Historically, part of the security configuration for HDFS involved starting the DataNode as the root user, and binding to privileged ports for the server endpoints. This was done to address a security issue whereby if a MapReduce task was running and the DataNode stopped running, it would be possible for the MapReduce task to bind to the DataNode port and potentially do something malicious. The solution to this scenario was to run the DataNode as the root user and use privileged ports. Only the root user can access privileged ports.

You can now use Simple Authentication and Security Layer (SASL) to securely run DataNodes as a non-root user. SASL is used to provide secure communication at the protocol level.

[Important]Important

Make sure to execute a migration from using root to start DataNodes to using SASL to start DataNodes in a very specific sequence across the entire cluster. Otherwise, there could be a risk of application downtime.
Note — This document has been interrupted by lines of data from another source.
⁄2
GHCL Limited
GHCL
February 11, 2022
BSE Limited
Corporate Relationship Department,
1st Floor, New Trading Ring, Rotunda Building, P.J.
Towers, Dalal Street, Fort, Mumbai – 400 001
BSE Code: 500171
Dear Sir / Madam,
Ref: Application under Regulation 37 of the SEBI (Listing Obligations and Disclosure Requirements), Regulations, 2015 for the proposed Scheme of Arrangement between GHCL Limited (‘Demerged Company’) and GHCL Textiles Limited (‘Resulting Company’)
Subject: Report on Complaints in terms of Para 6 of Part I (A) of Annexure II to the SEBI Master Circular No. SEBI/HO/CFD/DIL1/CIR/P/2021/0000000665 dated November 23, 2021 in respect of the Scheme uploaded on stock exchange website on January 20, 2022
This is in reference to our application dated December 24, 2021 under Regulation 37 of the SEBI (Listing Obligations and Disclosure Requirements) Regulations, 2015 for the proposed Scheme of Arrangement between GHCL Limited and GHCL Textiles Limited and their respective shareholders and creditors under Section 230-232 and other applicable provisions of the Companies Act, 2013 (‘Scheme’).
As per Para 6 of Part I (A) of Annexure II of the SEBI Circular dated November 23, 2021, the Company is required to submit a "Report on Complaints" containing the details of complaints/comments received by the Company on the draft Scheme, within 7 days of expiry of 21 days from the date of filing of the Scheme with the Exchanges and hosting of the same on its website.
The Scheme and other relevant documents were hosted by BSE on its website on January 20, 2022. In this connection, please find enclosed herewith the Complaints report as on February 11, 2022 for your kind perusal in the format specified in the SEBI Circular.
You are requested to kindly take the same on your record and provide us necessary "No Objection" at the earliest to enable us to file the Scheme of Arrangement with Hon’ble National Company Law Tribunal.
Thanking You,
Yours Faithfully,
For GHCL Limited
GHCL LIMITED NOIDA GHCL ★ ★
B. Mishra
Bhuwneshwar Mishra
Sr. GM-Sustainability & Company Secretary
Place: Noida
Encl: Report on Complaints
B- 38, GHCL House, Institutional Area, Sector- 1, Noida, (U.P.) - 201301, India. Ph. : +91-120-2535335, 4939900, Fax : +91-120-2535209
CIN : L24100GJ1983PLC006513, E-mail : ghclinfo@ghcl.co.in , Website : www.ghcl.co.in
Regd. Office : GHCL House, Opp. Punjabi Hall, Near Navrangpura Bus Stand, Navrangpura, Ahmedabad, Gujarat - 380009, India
In order to migrate an existing cluster that used root authentication to start using SASL instead, first ensure that HDP 2.2 or later has been deployed to all cluster nodes as well as any external applications that need to connect to the cluster. Only the HDFS client in versions HDP 2.2 and later can connect to a DataNode that uses SASL for authentication of data transfer protocol, so it is vital that all callers have the correct version before migrating. After HDP 2.2 or later has been deployed everywhere, update the configuration of any external applications to enable SASL. If an HDFS client is enabled for SASL, it can connect successfully to a DataNode running with either root authentication or SASL authentication. Changing configuration for all clients guarantees that subsequent configuration changes on DataNodes will not disrupt the applications. Finally, each individual DataNode can be migrated by changing its configuration and restarting. It is acceptable to temporarily have a mix of some DataNodes running with root authentication and some DataNodes running with SASL authentication during this migration period, because an HDFS client enabled for SASL can connect to both.